I tried different versions of Vulkan but the error remains.
Vulkan doesn't currently support more than 4GB in a single buffer, so if this large context size causes such an allocation then it's expected to fail.
Refs https://github.com/KhronosGroup/Vulkan-Docs/issues/1016
My buffer is only getting 2gb on windows with my rx6900xt. It should be capable of 4gb.
Thank you for your replies. Maybe there are some ways to use multiple buffers of 4GB? Any other suggestion on how to optimally use these cards would be appreciated. My first choice was the ROCm HIP version of Llama.cpp but there is a huge VRAM overprovisioning. I mean it would load the model and KV cache into VRAM but then memory usage would further grow with the prompt processed. So while I was able to use 71K context length in the Vulkan version with only 50% of VRAM, in the HIP version the 32GB were fully used after 35K context processing.
My buffer is only getting 2gb on windows with my rx6900xt.
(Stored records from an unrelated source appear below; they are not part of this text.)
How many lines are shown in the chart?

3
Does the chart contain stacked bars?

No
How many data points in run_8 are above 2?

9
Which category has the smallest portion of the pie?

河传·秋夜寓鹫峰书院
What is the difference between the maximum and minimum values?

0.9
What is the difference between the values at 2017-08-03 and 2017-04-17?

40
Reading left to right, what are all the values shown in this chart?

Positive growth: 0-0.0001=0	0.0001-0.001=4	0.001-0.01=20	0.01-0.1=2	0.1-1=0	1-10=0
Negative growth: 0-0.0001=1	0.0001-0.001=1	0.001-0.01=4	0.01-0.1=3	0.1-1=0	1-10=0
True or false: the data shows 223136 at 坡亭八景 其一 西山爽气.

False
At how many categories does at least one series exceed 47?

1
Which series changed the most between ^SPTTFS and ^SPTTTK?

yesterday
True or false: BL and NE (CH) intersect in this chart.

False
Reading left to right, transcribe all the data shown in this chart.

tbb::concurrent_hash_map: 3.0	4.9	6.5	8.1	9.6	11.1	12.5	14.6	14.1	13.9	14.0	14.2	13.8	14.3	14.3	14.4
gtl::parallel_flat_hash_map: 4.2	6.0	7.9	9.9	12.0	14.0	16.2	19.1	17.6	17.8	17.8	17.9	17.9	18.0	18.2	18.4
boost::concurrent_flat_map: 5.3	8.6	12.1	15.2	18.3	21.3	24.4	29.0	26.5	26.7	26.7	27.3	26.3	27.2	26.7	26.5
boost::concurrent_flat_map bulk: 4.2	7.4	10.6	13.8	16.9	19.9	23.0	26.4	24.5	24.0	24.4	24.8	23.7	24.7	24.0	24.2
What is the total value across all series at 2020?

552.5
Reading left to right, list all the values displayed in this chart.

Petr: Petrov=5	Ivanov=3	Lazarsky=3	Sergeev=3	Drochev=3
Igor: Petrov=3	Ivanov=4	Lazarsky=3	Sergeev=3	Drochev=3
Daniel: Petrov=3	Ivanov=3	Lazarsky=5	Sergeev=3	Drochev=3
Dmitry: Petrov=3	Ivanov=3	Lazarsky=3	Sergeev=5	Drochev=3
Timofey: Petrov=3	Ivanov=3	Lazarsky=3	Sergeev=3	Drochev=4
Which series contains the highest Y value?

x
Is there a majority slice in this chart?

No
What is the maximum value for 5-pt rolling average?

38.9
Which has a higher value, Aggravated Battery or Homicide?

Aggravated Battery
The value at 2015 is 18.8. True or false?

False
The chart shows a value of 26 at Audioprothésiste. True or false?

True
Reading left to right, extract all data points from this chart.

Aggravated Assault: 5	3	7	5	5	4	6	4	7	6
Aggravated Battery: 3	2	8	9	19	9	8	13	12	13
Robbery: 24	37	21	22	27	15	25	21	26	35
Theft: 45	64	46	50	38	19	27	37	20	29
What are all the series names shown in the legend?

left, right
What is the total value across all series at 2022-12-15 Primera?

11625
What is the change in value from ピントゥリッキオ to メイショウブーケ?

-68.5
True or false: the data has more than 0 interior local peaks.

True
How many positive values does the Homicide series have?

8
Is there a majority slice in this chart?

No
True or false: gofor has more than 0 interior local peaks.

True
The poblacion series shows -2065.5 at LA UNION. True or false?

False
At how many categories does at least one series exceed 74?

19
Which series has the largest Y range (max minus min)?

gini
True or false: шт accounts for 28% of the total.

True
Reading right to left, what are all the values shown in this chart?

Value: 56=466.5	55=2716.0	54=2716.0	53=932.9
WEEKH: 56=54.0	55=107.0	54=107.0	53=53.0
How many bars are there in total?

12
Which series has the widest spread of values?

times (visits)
It should be capable of 4gb.
You could try setting the env var GGML_VK_FORCE_MAX_ALLOCATION_SIZE to something higher, but it may not work if the driver isn't claiming support.
Maybe there are some ways to use multiple buffers of 4GB?
I don't think so. Part of the problem is that Vulkan compilers can assume bindings are <4GB and use 32b addressing math. So even if you made a huge sparse buffer or something it probably wouldn't work. Unless there's an algorithmic change to split the kv cache?
Another option might be to use a quantized format to decrease the size of the kv cache (e.g. -ctk q8_0 -ctv q8_0 -fa) but it requires flash attention support which is currently not accelerated on AMD GPUs.
My buffer is only getting 2gb on windows with my rx6900xt. It should be capable of 4gb.
You could try setting the env var GGML_VK_FORCE_MAX_ALLOCATION_SIZE to something higher, but it may not work if the driver isn't claiming support.
Is this what you are suggesting? I used the property from vulkan info "maxMemoryAllocationCount = 4294967295" then assigned a windows system variable using that value.
Looks like I have increased the buffer, the previous max was about 30-40k new prompt, n_ctx_slot = 82944, n_keep = 0, n_prompt_tokens = 25508
I'm not sure if the system variable was the change required or not but I'll fiddle with it in the morning to see. Is there a way to test this without just stuffing it manually?
It turns out that this setting in the "Vulkan Configurator" caused the problem.
VUID-VkBufferCreateInfo-size-06409(ERROR / SPEC): msgNum: -332260500 - Validation Error:
[ VUID-VkBufferCreateInfo-size-06409 ] | MessageID = 0xec321b6c |
vkCreateBuffer(): pCreateInfo->size (3414061312) is larger than the maximum allowed buffer size VkPhysicalDeviceMaintenance4Properties.maxBufferSize (2147483648).
The Vulkan spec states: size must be less than or equal to VkPhysicalDeviceMaintenance4Properties::maxBufferSize
I changed the setting to "Layers Controlled by the Vulkan Applications" which solved the problem.
I am getting the same issue but I can't find that setting on the vulcan configurator... Yours is something like this ?
I am getting the same issue but I can't find that setting on the vulcan configurator... Yours is something like this ?
I have v.2.6.2 it appears to be a little different.
Yeah, the latest version is different. But on another computer I had the v2.6.2 of the Vulkan Configurator, still, doesn't fix on mine. I have 16gb available, get the complain at:
ggml_vulkan: Requested buffer size exceeds device memory allocation limit: ErrorOutOfDeviceMemory ggml_gallocr_reserve_n: failed to allocate Vulkan0 buffer of size 4471128064.
A pitty vulkan does not work above 4gb, it would give support to the AMD integrated graphic cards...
Ok, I figured out that reducing the n_batch under 4096 and n_ubatch under 2048 solves the issue!
This issue was closed because it has been inactive for 14 days since being marked as stale.